Dorian passed by Barbados late Monday night, apparently without causing any severe damage or injury. The island announced an all-clear at 5 a.m. local time.

"We need to give thanks," Prime Minister Mia Amor Mottley said at a news conference, noting that "from all reports, there is virtually no damage."

Fewer than 10 weather-related incidents were reported on Barbados as of Tuesday morning, Mottley said, and those cases mainly involved fallen trees. While noting that there was inclement weather, she added, "it's the kind of inclement weather we're accustomed to."
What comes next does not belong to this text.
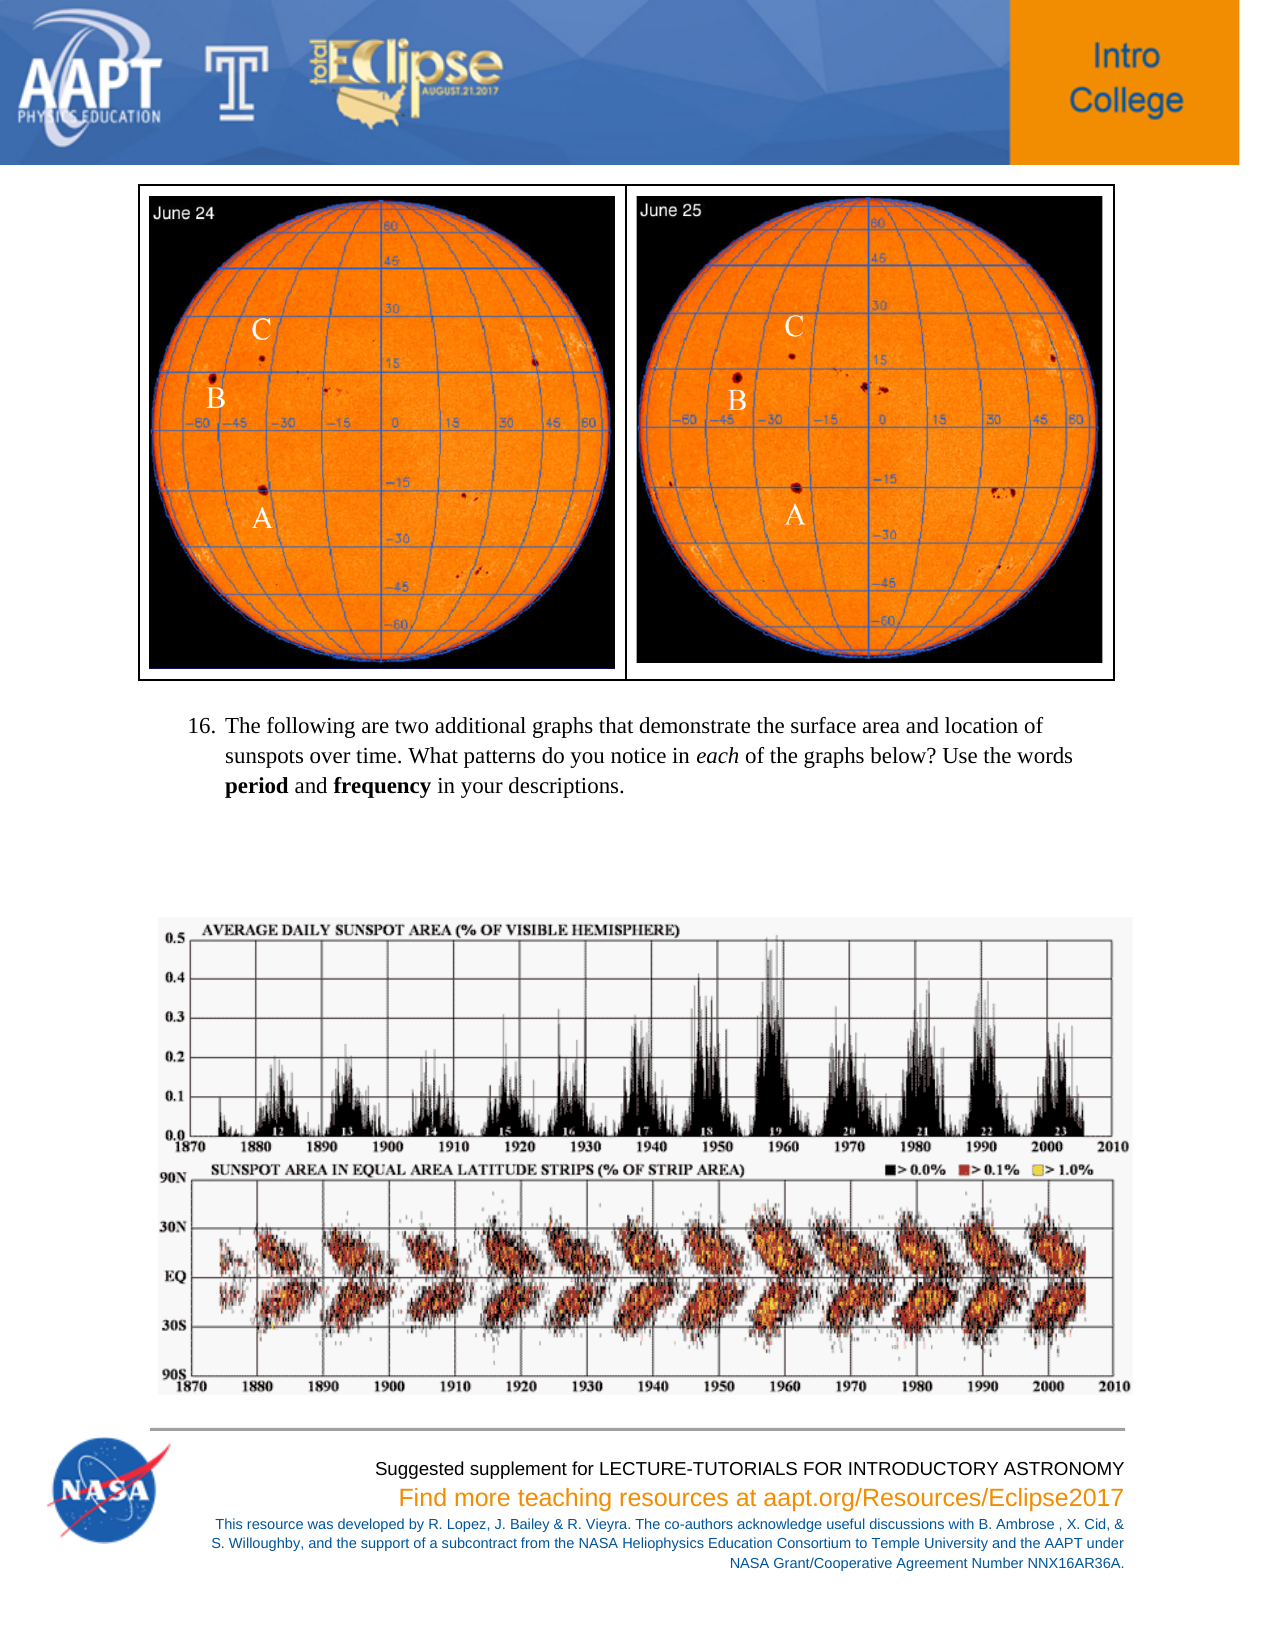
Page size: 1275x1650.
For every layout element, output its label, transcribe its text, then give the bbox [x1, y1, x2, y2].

Early Tuesday, St. Lucia discontinued its tropical storm warning, though it did not lift a mandatory shutdown order.

Dorian isn't likely to strengthen into the sort of fearsome cyclones that recently ravaged Puerto Rico and other islands, but it still poses a threat to vulnerable areas because of heavy rains and high winds. It's expected to drop 2 to 4 inches of rain in Puerto Rico, St. Croix and the Dominican Republic, with 6 inches of rain possible in isolated spots.

"Flooding and landslides are likely during this storm," the government of Saint Lucia said around midnight Tuesday. The island remained under a national shutdown until 10 a.m. local time, when it announced an all-clear notice.

Despite maintaining a compact, roughly circular shape, Dorian has not developed a well-defined core. It began the day Tuesday as it did Monday, with tropical-storm-force winds that extend outward for only 45 miles from the center.